[[ Dataset content open ]]
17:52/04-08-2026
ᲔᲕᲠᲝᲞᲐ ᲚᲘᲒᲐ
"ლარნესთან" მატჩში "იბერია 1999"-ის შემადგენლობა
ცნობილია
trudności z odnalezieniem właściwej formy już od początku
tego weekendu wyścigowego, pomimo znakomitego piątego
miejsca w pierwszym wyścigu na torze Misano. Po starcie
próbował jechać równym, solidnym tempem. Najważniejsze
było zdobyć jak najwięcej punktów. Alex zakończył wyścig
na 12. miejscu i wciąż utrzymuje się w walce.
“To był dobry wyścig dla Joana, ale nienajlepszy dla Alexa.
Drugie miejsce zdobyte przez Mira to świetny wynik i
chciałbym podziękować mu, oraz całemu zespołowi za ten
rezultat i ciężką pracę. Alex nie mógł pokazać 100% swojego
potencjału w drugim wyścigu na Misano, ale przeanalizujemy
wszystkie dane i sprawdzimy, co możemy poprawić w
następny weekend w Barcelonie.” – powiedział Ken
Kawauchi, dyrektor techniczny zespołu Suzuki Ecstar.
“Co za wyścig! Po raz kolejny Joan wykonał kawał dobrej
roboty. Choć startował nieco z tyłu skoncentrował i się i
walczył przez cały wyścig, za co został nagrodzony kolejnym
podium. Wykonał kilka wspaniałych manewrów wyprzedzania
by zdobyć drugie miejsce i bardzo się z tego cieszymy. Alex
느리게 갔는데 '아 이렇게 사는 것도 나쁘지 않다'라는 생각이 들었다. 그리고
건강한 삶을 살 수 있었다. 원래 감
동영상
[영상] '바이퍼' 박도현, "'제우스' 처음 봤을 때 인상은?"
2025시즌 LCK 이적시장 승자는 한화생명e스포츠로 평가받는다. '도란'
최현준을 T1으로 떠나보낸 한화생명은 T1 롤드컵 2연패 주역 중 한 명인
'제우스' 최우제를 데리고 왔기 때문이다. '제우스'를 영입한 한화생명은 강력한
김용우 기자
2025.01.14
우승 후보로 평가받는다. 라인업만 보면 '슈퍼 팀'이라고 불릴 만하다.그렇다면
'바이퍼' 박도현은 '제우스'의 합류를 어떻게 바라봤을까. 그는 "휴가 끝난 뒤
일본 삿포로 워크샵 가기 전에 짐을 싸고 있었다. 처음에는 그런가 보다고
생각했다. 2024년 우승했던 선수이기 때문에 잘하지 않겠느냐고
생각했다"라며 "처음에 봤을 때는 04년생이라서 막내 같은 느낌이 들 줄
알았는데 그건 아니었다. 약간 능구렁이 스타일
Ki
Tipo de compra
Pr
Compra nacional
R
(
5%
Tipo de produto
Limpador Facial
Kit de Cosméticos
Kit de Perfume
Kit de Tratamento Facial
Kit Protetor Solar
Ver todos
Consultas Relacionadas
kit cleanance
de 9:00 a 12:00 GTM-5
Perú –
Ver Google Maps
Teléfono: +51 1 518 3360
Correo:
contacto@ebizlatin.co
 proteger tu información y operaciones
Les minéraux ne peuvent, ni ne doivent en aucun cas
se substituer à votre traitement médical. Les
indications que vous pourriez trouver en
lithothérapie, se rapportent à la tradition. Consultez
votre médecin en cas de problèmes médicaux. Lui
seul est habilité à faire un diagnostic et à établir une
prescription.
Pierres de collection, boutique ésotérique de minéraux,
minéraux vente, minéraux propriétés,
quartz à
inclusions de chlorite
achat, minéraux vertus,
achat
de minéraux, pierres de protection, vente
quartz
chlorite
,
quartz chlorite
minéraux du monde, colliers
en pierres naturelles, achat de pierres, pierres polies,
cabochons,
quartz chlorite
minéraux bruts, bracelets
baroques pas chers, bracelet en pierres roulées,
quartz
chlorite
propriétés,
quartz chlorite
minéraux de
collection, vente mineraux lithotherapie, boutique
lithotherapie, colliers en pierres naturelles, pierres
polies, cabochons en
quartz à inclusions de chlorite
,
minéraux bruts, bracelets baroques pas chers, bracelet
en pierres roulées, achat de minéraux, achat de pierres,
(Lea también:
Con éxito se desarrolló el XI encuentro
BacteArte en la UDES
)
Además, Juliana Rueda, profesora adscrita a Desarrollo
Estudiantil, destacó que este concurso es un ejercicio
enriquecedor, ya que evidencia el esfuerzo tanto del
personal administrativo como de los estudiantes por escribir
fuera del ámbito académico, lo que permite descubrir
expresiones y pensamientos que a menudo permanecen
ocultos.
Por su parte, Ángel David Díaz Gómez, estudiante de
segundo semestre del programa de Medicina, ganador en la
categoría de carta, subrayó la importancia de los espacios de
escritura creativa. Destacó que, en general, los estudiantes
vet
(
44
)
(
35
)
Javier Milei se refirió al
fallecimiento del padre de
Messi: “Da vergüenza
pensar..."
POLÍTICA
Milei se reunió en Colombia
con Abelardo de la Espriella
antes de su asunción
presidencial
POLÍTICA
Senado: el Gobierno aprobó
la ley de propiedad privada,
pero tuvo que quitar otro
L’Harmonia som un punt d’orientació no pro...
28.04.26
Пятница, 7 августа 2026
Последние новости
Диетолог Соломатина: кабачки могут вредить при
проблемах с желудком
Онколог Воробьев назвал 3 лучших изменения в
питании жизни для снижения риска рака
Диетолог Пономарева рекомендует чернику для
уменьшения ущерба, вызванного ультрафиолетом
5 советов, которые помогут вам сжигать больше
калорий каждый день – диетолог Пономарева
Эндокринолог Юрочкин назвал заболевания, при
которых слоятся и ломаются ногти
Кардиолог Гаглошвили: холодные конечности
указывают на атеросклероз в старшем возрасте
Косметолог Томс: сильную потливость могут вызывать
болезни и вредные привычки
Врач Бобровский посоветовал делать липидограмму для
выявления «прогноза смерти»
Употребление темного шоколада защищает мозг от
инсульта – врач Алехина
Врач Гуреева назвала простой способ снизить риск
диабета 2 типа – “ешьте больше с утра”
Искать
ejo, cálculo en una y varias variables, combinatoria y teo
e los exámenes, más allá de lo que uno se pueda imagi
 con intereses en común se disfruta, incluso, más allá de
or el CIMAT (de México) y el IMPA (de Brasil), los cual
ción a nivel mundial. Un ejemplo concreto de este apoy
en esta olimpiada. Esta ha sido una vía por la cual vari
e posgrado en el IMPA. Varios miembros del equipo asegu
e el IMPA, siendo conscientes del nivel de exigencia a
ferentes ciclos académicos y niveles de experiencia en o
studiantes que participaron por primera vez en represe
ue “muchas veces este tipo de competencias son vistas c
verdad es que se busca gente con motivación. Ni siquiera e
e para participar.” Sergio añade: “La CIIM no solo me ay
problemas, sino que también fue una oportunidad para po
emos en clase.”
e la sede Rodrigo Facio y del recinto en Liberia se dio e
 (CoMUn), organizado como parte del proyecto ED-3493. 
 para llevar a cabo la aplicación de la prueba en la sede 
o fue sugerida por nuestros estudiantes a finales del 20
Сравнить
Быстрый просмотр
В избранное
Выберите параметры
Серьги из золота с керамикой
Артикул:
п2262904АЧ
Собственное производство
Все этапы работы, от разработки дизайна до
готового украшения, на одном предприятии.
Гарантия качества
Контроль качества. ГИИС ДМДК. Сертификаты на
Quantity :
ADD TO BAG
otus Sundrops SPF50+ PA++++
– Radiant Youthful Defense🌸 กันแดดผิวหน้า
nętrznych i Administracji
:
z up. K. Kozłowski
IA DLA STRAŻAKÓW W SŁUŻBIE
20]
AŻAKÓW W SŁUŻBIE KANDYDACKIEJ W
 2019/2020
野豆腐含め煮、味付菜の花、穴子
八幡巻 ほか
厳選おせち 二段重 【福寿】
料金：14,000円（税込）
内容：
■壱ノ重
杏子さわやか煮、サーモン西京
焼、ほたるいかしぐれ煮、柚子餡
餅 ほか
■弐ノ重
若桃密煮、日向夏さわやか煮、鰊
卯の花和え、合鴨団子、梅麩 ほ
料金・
[[ Dataset content closed ]]
• _Problem requirements_:
Go line by line through the material above and return each one that includes "este".

• _Reply to the task_:
Estudiantil, destacó que este concurso es un ejercicio
ción a nivel mundial. Un ejemplo concreto de este apoy
ue “muchas veces este tipo de competencias son vistas c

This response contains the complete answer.